## [TASK ITEM]
Rewrite all of the records below, changing every occurrence of "Menagerie Coast" to "Menagerie Shore" and leaving everything else unchanged. Leave the pictures out of your answer.

─── THE DATA ───

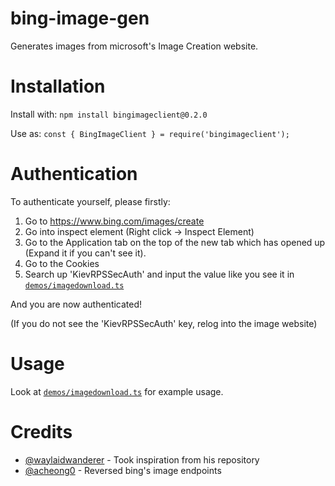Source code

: # bing-image-gen

Generates images from microsoft's Image Creation website.

# Installation

Install with:
`npm install bingimageclient@0.2.0`

Use as:
`const { BingImageClient } = require('bingimageclient');`

# Authentication

To authenticate yourself, please firstly:
1. Go to https://www.bing.com/images/create
2. Go into inspect element (Right click -> Inspect Element)
3. Go to the Application tab on the top of the new tab which has opened up (Expand it if you can't see it).
4. Go to the Cookies 
5. Search up 'KievRPSSecAuth' and input the value like you see it in [`demos/imagedownload.ts`](demos/imagedownload.ts)

And you are now authenticated!

(If you do not see the 'KievRPSSecAuth' key, relog into the image website)

# Usage

Look at [`demos/imagedownload.ts`](demos/imagedownload.ts) for example usage.

# Credits

- [@waylaidwanderer](https://github.com/waylaidwanderer) - Took inspiration from his repository 
- [@acheong0](https://github.com/acheong0) - Reversed bing's image endpoints
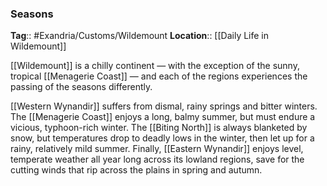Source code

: ### Seasons
**Tag**:: #Exandria/Customs/Wildemount
**Location**:: [[Daily Life in Wildemount]]

[[Wildemount]] is a chilly continent — with the exception of the sunny, tropical [[Menagerie Coast]] — and each of the regions experiences the passing of the seasons differently.

[[Western Wynandir]] suffers from dismal, rainy springs and bitter winters. The [[Menagerie Coast]] enjoys a long, balmy summer, but must endure a vicious, typhoon-rich winter. The [[Biting North]] is always blanketed by snow, but temperatures drop to deadly lows in the winter, then let up for a rainy, relatively mild summer. Finally, [[Eastern Wynandir]] enjoys level, temperate weather all year long across its lowland regions, save for the cutting winds that rip across the plains in spring and autumn.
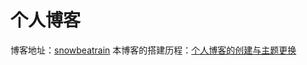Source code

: # 个人博客

博客地址：[snowbeatrain][1]
本博客的搭建历程：[个人博客的创建与主题更换][2]


  [1]: www.snowbeatrain.cn
  [2]: https://snowbeatrain.cn/2018/03/09/hexo%E4%B8%AA%E4%BA%BA%E5%8D%9A%E5%AE%A2%E7%9A%84%E5%88%9B%E5%BB%BA/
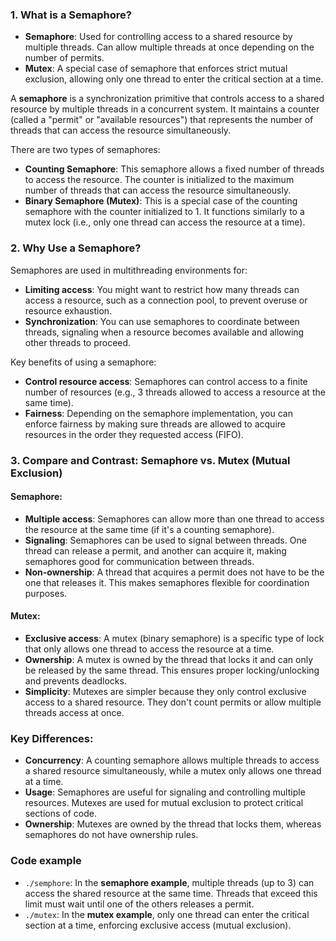 ### 1. What is a Semaphore?

- **Semaphore**: Used for controlling access to a shared resource by multiple threads. Can allow multiple threads at once depending on the number of permits.
- **Mutex**: A special case of semaphore that enforces strict mutual exclusion, allowing only one thread to enter the critical section at a time.

A **semaphore** is a synchronization primitive that controls access to a shared resource by multiple threads in a concurrent system. It maintains a counter (called a "permit" or "available resources") that represents the number of threads that can access the resource simultaneously.

There are two types of semaphores:
- **Counting Semaphore**: This semaphore allows a fixed number of threads to access the resource. The counter is initialized to the maximum number of threads that can access the resource simultaneously.
- **Binary Semaphore (Mutex)**: This is a special case of the counting semaphore with the counter initialized to 1. It functions similarly to a mutex lock (i.e., only one thread can access the resource at a time).

### 2. Why Use a Semaphore?

Semaphores are used in multithreading environments for:
- **Limiting access**: You might want to restrict how many threads can access a resource, such as a connection pool, to prevent overuse or resource exhaustion.
- **Synchronization**: You can use semaphores to coordinate between threads, signaling when a resource becomes available and allowing other threads to proceed.

Key benefits of using a semaphore:
- **Control resource access**: Semaphores can control access to a finite number of resources (e.g., 3 threads allowed to access a resource at the same time).
- **Fairness**: Depending on the semaphore implementation, you can enforce fairness by making sure threads are allowed to acquire resources in the order they requested access (FIFO).

### 3. Compare and Contrast: Semaphore vs. Mutex (Mutual Exclusion)

#### **Semaphore**:
- **Multiple access**: Semaphores can allow more than one thread to access the resource at the same time (if it's a counting semaphore).
- **Signaling**: Semaphores can be used to signal between threads. One thread can release a permit, and another can acquire it, making semaphores good for communication between threads.
- **Non-ownership**: A thread that acquires a permit does not have to be the one that releases it. This makes semaphores flexible for coordination purposes.

#### **Mutex**:
- **Exclusive access**: A mutex (binary semaphore) is a specific type of lock that only allows one thread to access the resource at a time.
- **Ownership**: A mutex is owned by the thread that locks it and can only be released by the same thread. This ensures proper locking/unlocking and prevents deadlocks.
- **Simplicity**: Mutexes are simpler because they only control exclusive access to a shared resource. They don't count permits or allow multiple threads access at once.

### Key Differences:
- **Concurrency**: A counting semaphore allows multiple threads to access a shared resource simultaneously, while a mutex only allows one thread at a time.
- **Usage**: Semaphores are useful for signaling and controlling multiple resources. Mutexes are used for mutual exclusion to protect critical sections of code.
- **Ownership**: Mutexes are owned by the thread that locks them, whereas semaphores do not have ownership rules.


### Code example
- `./semphore`: In the **semaphore example**, multiple threads (up to 3) can access the shared resource at the same time. Threads that exceed this limit must wait until one of the others releases a permit.
- `./mutex`: In the **mutex example**, only one thread can enter the critical section at a time, enforcing exclusive access (mutual exclusion).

───

## [FINAL ANSWER]
Source code

: # bing-image-gen

Generates images from microsoft's Image Creation website.

# Installation

Install with:
`npm install bingimageclient@0.2.0`

Use as:
`const { BingImageClient } = require('bingimageclient');`

# Authentication

To authenticate yourself, please firstly:
1. Go to https://www.bing.com/images/create
2. Go into inspect element (Right click -> Inspect Element)
3. Go to the Application tab on the top of the new tab which has opened up (Expand it if you can't see it).
4. Go to the Cookies 
5. Search up 'KievRPSSecAuth' and input the value like you see it in [`demos/imagedownload.ts`](demos/imagedownload.ts)

And you are now authenticated!

(If you do not see the 'KievRPSSecAuth' key, relog into the image website)

# Usage

Look at [`demos/imagedownload.ts`](demos/imagedownload.ts) for example usage.

# Credits

- [@waylaidwanderer](https://github.com/waylaidwanderer) - Took inspiration from his repository 
- [@acheong0](https://github.com/acheong0) - Reversed bing's image endpoints
Source code

: ### Seasons
**Tag**:: #Exandria/Customs/Wildemount
**Location**:: [[Daily Life in Wildemount]]

[[Wildemount]] is a chilly continent — with the exception of the sunny, tropical [[Menagerie Shore]] — and each of the regions experiences the passing of the seasons differently.

[[Western Wynandir]] suffers from dismal, rainy springs and bitter winters. The [[Menagerie Shore]] enjoys a long, balmy summer, but must endure a vicious, typhoon-rich winter. The [[Biting North]] is always blanketed by snow, but temperatures drop to deadly lows in the winter, then let up for a rainy, relatively mild summer. Finally, [[Eastern Wynandir]] enjoys level, temperate weather all year long across its lowland regions, save for the cutting winds that rip across the plains in spring and autumn.
Source code

: # 个人博客

博客地址：[snowbeatrain][1]
本博客的搭建历程：[个人博客的创建与主题更换][2]


  [1]: www.snowbeatrain.cn
  [2]: https://snowbeatrain.cn/2018/03/09/hexo%E4%B8%AA%E4%BA%BA%E5%8D%9A%E5%AE%A2%E7%9A%84%E5%88%9B%E5%BB%BA/
 ### 1. What is a Semaphore?

- **Semaphore**: Used for controlling access to a shared resource by multiple threads. Can allow multiple threads at once depending on the number of permits.
- **Mutex**: A special case of semaphore that enforces strict mutual exclusion, allowing only one thread to enter the critical section at a time.

A **semaphore** is a synchronization primitive that controls access to a shared resource by multiple threads in a concurrent system. It maintains a counter (called a "permit" or "available resources") that represents the number of threads that can access the resource simultaneously.

There are two types of semaphores:
- **Counting Semaphore**: This semaphore allows a fixed number of threads to access the resource. The counter is initialized to the maximum number of threads that can access the resource simultaneously.
- **Binary Semaphore (Mutex)**: This is a special case of the counting semaphore with the counter initialized to 1. It functions similarly to a mutex lock (i.e., only one thread can access the resource at a time).

### 2. Why Use a Semaphore?

Semaphores are used in multithreading environments for:
- **Limiting access**: You might want to restrict how many threads can access a resource, such as a connection pool, to prevent overuse or resource exhaustion.
- **Synchronization**: You can use semaphores to coordinate between threads, signaling when a resource becomes available and allowing other threads to proceed.

Key benefits of using a semaphore:
- **Control resource access**: Semaphores can control access to a finite number of resources (e.g., 3 threads allowed to access a resource at the same time).
- **Fairness**: Depending on the semaphore implementation, you can enforce fairness by making sure threads are allowed to acquire resources in the order they requested access (FIFO).

### 3. Compare and Contrast: Semaphore vs. Mutex (Mutual Exclusion)

#### **Semaphore**:
- **Multiple access**: Semaphores can allow more than one thread to access the resource at the same time (if it's a counting semaphore).
- **Signaling**: Semaphores can be used to signal between threads. One thread can release a permit, and another can acquire it, making semaphores good for communication between threads.
- **Non-ownership**: A thread that acquires a permit does not have to be the one that releases it. This makes semaphores flexible for coordination purposes.

#### **Mutex**:
- **Exclusive access**: A mutex (binary semaphore) is a specific type of lock that only allows one thread to access the resource at a time.
- **Ownership**: A mutex is owned by the thread that locks it and can only be released by the same thread. This ensures proper locking/unlocking and prevents deadlocks.
- **Simplicity**: Mutexes are simpler because they only control exclusive access to a shared resource. They don't count permits or allow multiple threads access at once.

### Key Differences:
- **Concurrency**: A counting semaphore allows multiple threads to access a shared resource simultaneously, while a mutex only allows one thread at a time.
- **Usage**: Semaphores are useful for signaling and controlling multiple resources. Mutexes are used for mutual exclusion to protect critical sections of code.
- **Ownership**: Mutexes are owned by the thread that locks them, whereas semaphores do not have ownership rules.


### Code example
- `./semphore`: In the **semaphore example**, multiple threads (up to 3) can access the shared resource at the same time. Threads that exceed this limit must wait until one of the others releases a permit.
- `./mutex`: In the **mutex example**, only one thread can enter the critical section at a time, enforcing exclusive access (mutual exclusion).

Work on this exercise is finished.